Bread-Making Basics

It might be hard to believe that I remember a recipe from 40 years ago. My Mom's battered copy of The Joy of Cooking had several bread recipes, including one for Cornell Formula White Bread. The recipe was for a loaf of white bread with added soy flour, dried milk powder and a little wheat germ. The headnote at the beginning of the recipe stated that the bread had been developed at Cornell University as an easy way to boost protein in the diet. It was created to help feed people in the war rationing times of the 1940s.

While poring over the stained pages of the book, I became fascinated by the idea that some flours were healthier than others. I wondered, "Why wouldn't you want to eat healthier bread all the time? In fact, why wouldn't all bread be made with these magical ingredients?" My imagination was sparked by that simple idea, and I started experimenting with whole grain breads, adding soy flour and milk powder and wheat germ.

My mom cautioned me about going too far, and in my youthful bravado, I ignored her one winter's day and made a 100% soy flour loaf. The resulting brick of inedible, airless bean-flavored building material ended up tossed in the yard, in the hope that at least birds and squirrels would enjoy its protein-rich goodness. They did not, and when the snow melted that spring, the yellow loaf was still there.

In the many intervening years, I've played around with all sorts of bread baking, experimenting to find that balance between health, texture and flavor. I've baked professionally, pitching yeast into industrial mixers that made 100 loaves' worth of dough, and I've continued to bake at home on a regular basis. Like so many foods, homemade bread is so superior to mass produced bread that it is worth the extra effort. There is nothing quite like a freshly baked loaf or bun, still warm from the oven.

If you are just starting out with baking your own, there are a few things you should know. First, there are two kinds of breads. Yeasted breads use living single celled organisms to create the gases that make the bread rise. They also tend to rely on gluten, the stretchy protein in wheat flour that traps the gases in the bread, giving it a nice open texture. That's why most breads are made with higher gluten flour, milled from hard red or white winter wheat. Quick breads are the second kind of bread, and they utilize chemical leaveners, like baking soda and baking powder, to cause gases to bubble up in the dough. Quick breads are usually meant to be more tender than yeasted breads, and often rely on softer flour, called pastry flour, which is lower in gluten. Quick breads are stirred together gently and quickly, to keep them low in chewy gluten, while yeasted breads are kneaded to get the gluten to develop.
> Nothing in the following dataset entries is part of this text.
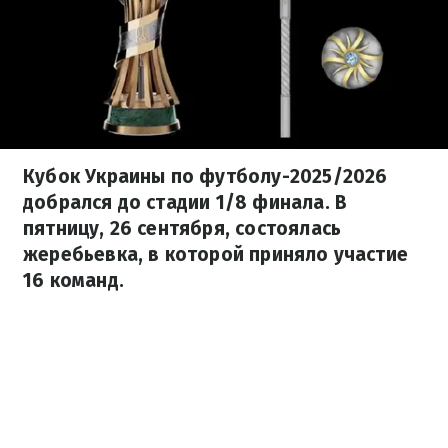
Кубок Украины по футболу-2025/2026
добрался до стадии 1/8 финала. В
пятницу, 26 сентября, состоялась
жеребьевка, в которой приняло участие
16 команд.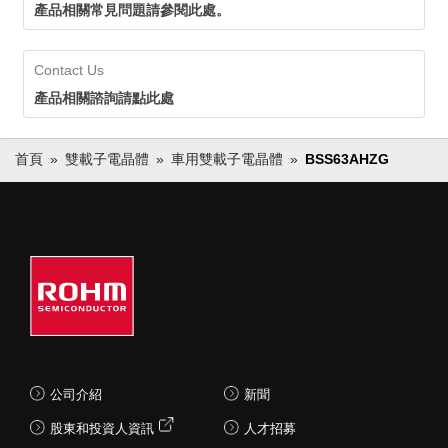
產品相關常見問題請參閱此處。
Contact Us
產品相關諮詢請點此處
首頁
雙載子電晶體
車用雙載子電晶體
BSS63AHZG
公司介紹
新聞
股東和投資人資訊
人才招募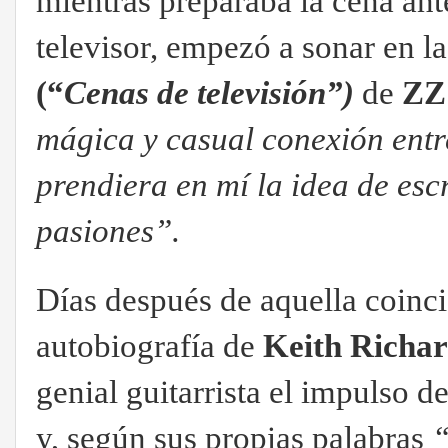
mientras preparaba la cena ante
televisor, empezó a sonar en l
(“
Cenas de televisión”)
de
ZZ
mágica y casual conexión entr
prendiera en mí la idea de es
pasiones”.
Días después de aquella coinci
autobiografía de
Keith Richa
genial guitarrista el impulso d
y, según sus propias palabras
“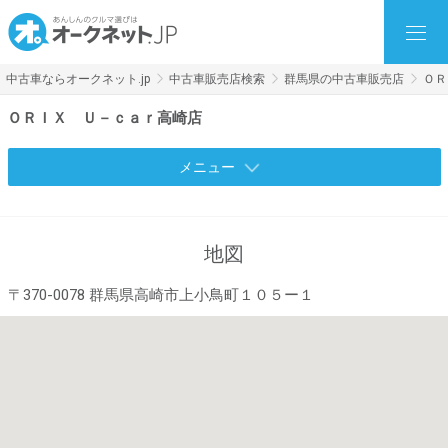
中古車ならオークネット.jp
中古車販売店検索
群馬県の中古車販売店
ＯＲ
ＯＲＩＸ Ｕ－ｃａｒ高崎店
メニュー
地図
〒370-0078 群馬県高崎市上小鳥町１０５ー１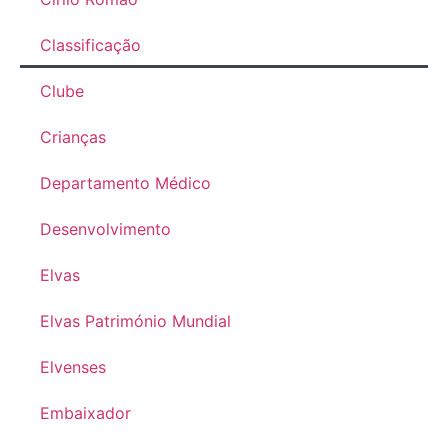
Classificação
Clube
Crianças
Departamento Médico
Desenvolvimento
Elvas
Elvas Património Mundial
Elvenses
Embaixador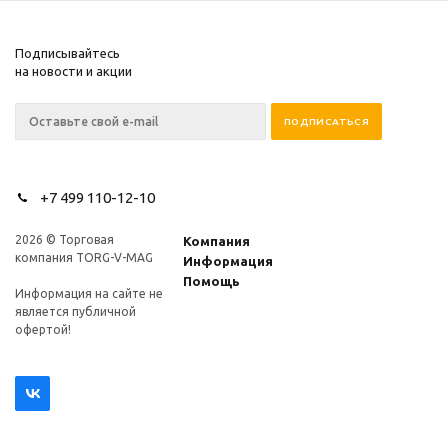
Подписывайтесь
на новости и акции
+7 499 110-12-10
2026 © Торговая
Компания
компания TORG-V-MAG
Информация
Помощь
Информация на сайте не
является публичной
офертой!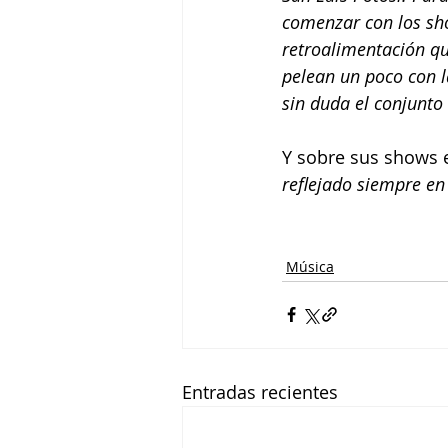
comenzar con los sho
retroalimentación qu
pelean un poco con l
sin duda el conjunto 
Y sobre sus shows e
reflejado siempre en
Música
Entradas recientes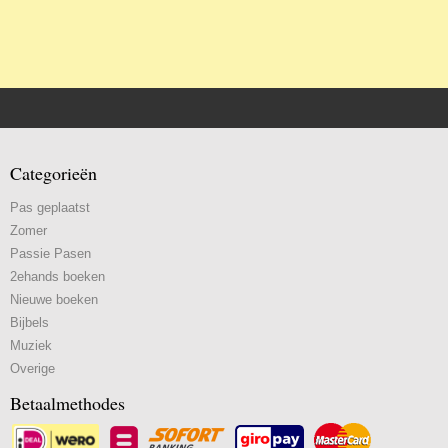
Categorieën
Pas geplaatst
Zomer
Passie Pasen
2ehands boeken
Nieuwe boeken
Bijbels
Muziek
Overige
Betaalmethodes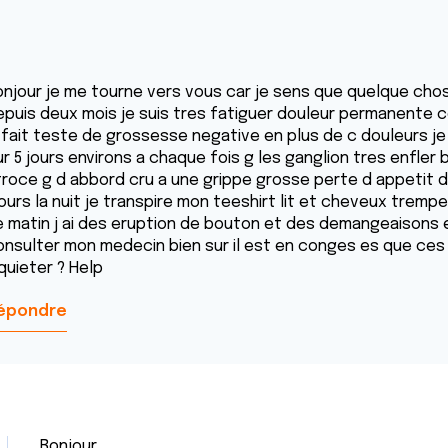
onjour je me tourne vers vous car je sens que quelque ch
epuis deux mois je suis tres fatiguer douleur permanente 
i fait teste de grossesse negative en plus de c douleurs je
r 5 jours environs a chaque fois g les ganglion tres enfler
troce g d abbord cru a une grippe grosse perte d appetit d
jours la nuit je transpire mon teeshirt lit et cheveux tremp
e matin j ai des eruption de bouton et des demangeaisons 
onsulter mon medecin bien sur il est en conges es que ces
quieter ? Help
épondre
Bonjour,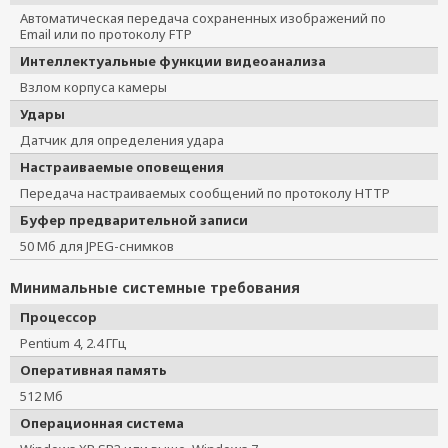
Автоматическая передача сохраненных изображений по
Email или по протоколу FTP
Интеллектуальные функции видеоанализа
Взлом корпуса камеры
Удары
Датчик для определения удара
Настраиваемые оповещения
Передача настраиваемых сообщений по протоколу HTTP
Буфер предварительной записи
50 Мб для JPEG-снимков
Минимальные системные требования
Процессор
Pentium 4, 2.4 ГГц
Оперативная память
512 Мб
Операционная система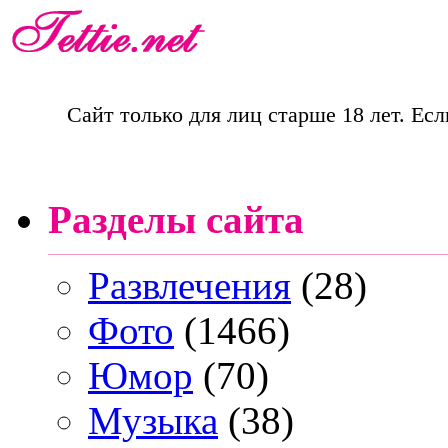
Сайт только для лиц старше 18 лет. Есл
Разделы сайта
Развлечения
(28)
Фото
(1466)
Юмор
(70)
Музыка
(38)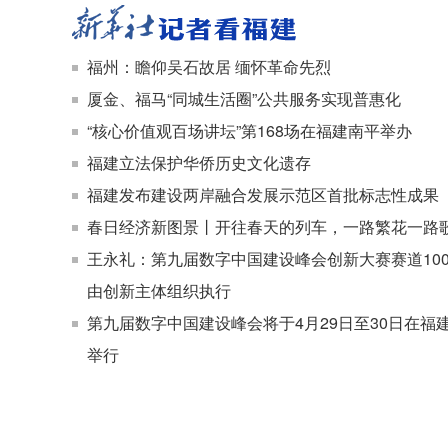
福州：瞻仰吴石故居 缅怀革命先烈
厦金、福马“同城生活圈”公共服务实现普惠化
“核心价值观百场讲坛”第168场在福建南平举办
福建立法保护华侨历史文化遗存
福建发布建设两岸融合发展示范区首批标志性成果
春日经济新图景丨开往春天的列车，一路繁花一路
王永礼：第九届数字中国建设峰会创新大赛赛道10
由创新主体组织执行
第九届数字中国建设峰会将于4月29日至30日在福
举行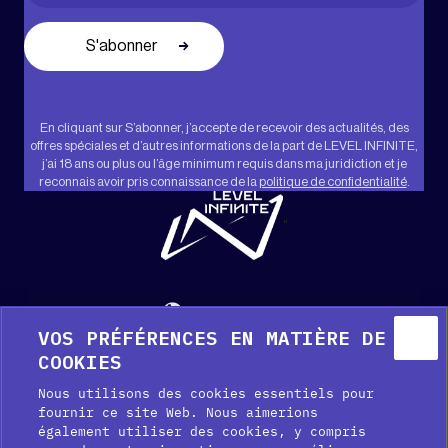
En cliquant sur S’abonner, j’accepte de recevoir des actualités, des
offres spéciales et d’autres informations de la part de LEVEL INFINITE,
j’ai 18 ans ou plus ou l’âge minimum requis dans ma juridiction et je
reconnais avoir pris connaissance de la
politique de confidentialité
.
"
Français
VOS PRÉFÉRENCES EN MATIÈRE DE
Aide
Kit média
Presse
COOKIES
Nous utilisons des cookies essentiels pour
fournir ce site Web. Nous aimerions
également utiliser des cookies, y compris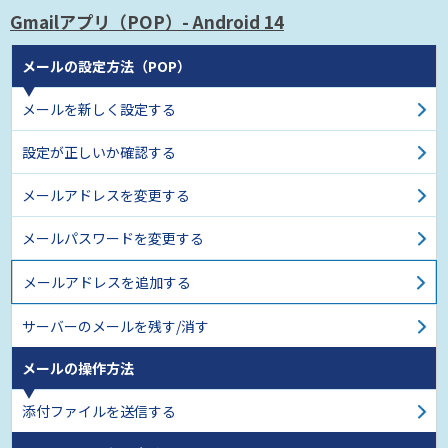
Gmailアプリ（POP）
- Android 14
メールの設定方法（POP）
メールを新しく設定する
設定が正しいか確認する
メールアドレスを変更する
メールパスワードを変更する
メールアドレスを追加する
サーバーのメールを残す/消す
メールの操作方法
添付ファイルを送信する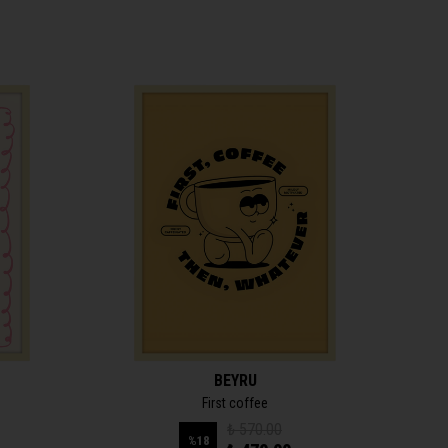
BEYRU
First coffee
₺ 570.00
%
18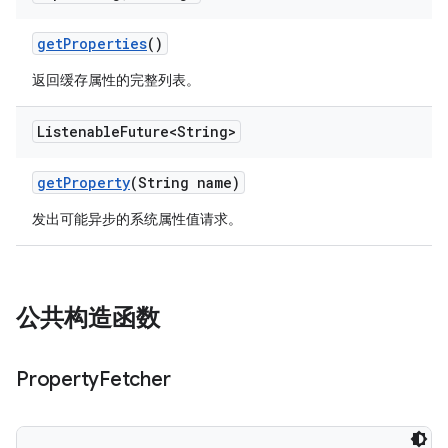
get
Properties
()
返回缓存属性的完整列表。
Listenable
Future<String>
get
Property
(String name)
发出可能异步的系统属性值请求。
公共构造函数
Property
Fetcher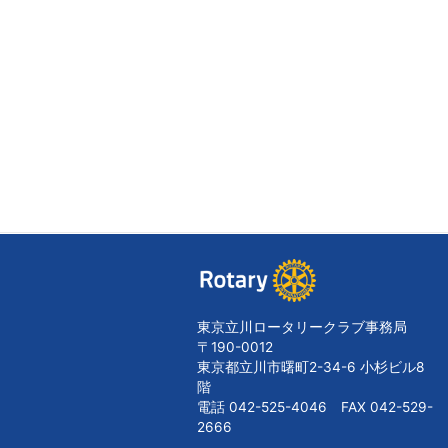
東京立川ロータリークラブ事務局
〒190-0012
東京都立川市曙町2-34-6 小杉ビル8
階
電話 042-525-4046 FAX 042-529-
2666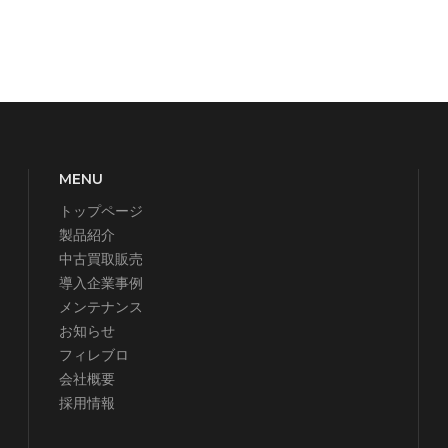
MENU
トップページ
製品紹介
中古買取販売
導入企業事例
メンテナンス
お知らせ
フィレブロ
会社概要
採用情報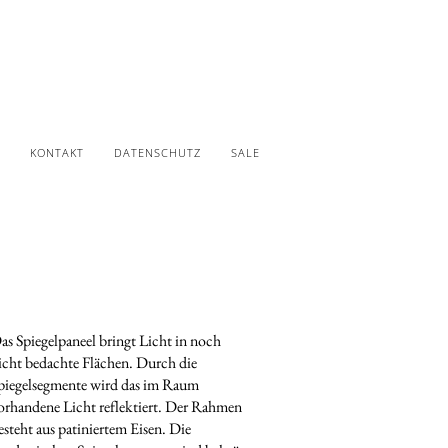
KONTAKT
DATENSCHUTZ
SALE
as Spiegelpaneel bringt Licht in noch
icht bedachte Flächen. Durch die
piegelsegmente wird das im Raum
orhandene Licht reflektiert. Der Rahmen
esteht aus patiniertem Eisen. Die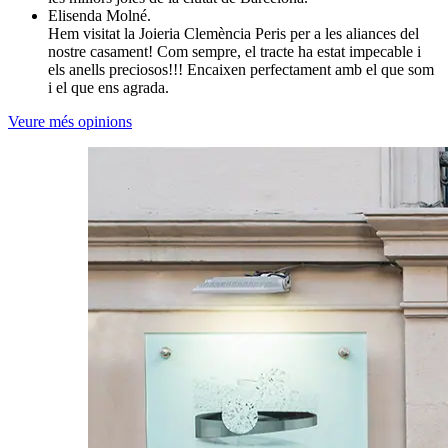
Elisenda Molné.
Hem visitat la Joieria Clemència Peris per a les aliances del
nostre casament! Com sempre, el tracte ha estat impecable i
els anells preciosos!!! Encaixen perfectament amb el que som
i el que ens agrada.
Veure més opinions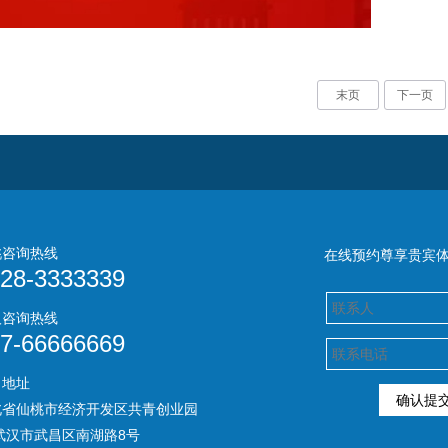
末页
下一页
桃咨询热线
在线预约尊享贵宾
28-3333339
汉咨询热线
7-66666669
司地址
北省仙桃市经济开发区共青创业园
汉市武昌区南湖路8号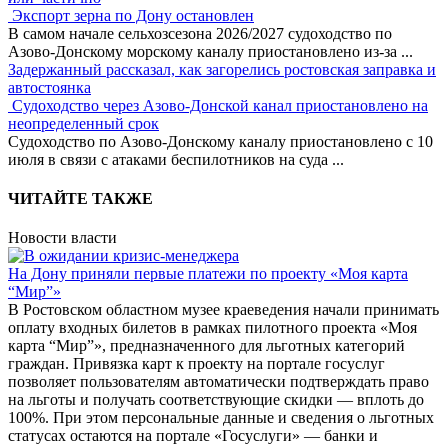
Экспорт зерна по Дону остановлен
В самом начале сельхозсезона 2026/2027 судоходство по
Азово-Донскому морскому каналу приостановлено из-за
...
Задержанный рассказал, как загорелись ростовская заправка и
автостоянка
Судоходство через Азово-Донской канал приостановлено на
неопределенный срок
Судоходство по Азово-Донскому каналу приостановлено с 10
июля в связи с атаками беспилотников на суда
...
ЧИТАЙТЕ ТАКЖЕ
Новости власти
На Дону приняли первые платежи по проекту «Моя карта
“Мир”»
В Ростовском областном музее краеведения начали принимать
оплату входных билетов в рамках пилотного проекта «Моя
карта “Мир”», предназначенного для льготных категорий
граждан. Привязка карт к проекту на портале госуслуг
позволяет пользователям автоматически подтверждать право
на льготы и получать соответствующие скидки — вплоть до
100%. При этом персональные данные и сведения о льготных
статусах остаются на портале «Госуслуги» — банки и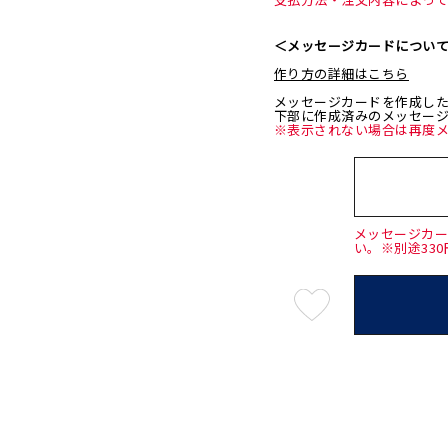
＜メッセージカードについ
作り方の詳細はこちら
メッセージカードを作成し
下部に作成済みのメッセー
※表示されない場合は再度
メッセージカ
い。※別途33
最
短
08
月
08
日
(土)
発
送
¥33,0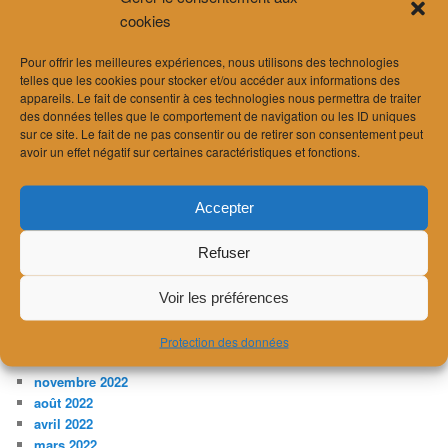
février 2025
cookies
décembre 2024
novembre 2024
Pour offrir les meilleures expériences, nous utilisons des technologies
septembre 2024
telles que les cookies pour stocker et/ou accéder aux informations des
août 2024
appareils. Le fait de consentir à ces technologies nous permettra de traiter
juillet 2024
des données telles que le comportement de navigation ou les ID uniques
juin 2024
sur ce site. Le fait de ne pas consentir ou de retirer son consentement peut
avril 2024
avoir un effet négatif sur certaines caractéristiques et fonctions.
mars 2024
février 2024
Accepter
janvier 2024
décembre 2023
Refuser
novembre 2023
juillet 2023
avril 2023
Voir les préférences
février 2023
janvier 2023
Protection des données
décembre 2022
novembre 2022
août 2022
avril 2022
mars 2022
So, when you see a recipe that calls for whole wheat flour, know that it means whole hard wheat flour, but if it calls for whole wheat pastry flour, that is the softer kind. In the recipes that follow, I strike a balance between whole wheat and unbleached flours, to keep things light. If you want to go with more  whole wheat, just substitute it for some or all of the unbleached flour and see how you like it (generally, the more whole wheat, the denser the texture). I also used white whole wheat flour, a wonderful flour made from a paler form of whole wheat, that makes the loaf look, well, less whole wheat-y.

Oh, and if you want to boost the protein in your bread? For every cup of flour, just substitute one tablespoon  non-fat dry milk powder or soy flour for the equivalent amount of flour. These recipes are already part whole wheat, and that has more protein than white flour, too.

Dive in and start baking, and you will be taking part in a timeless ritual, transforming simple ingredients into something magical. Your friends and family will thank you for it.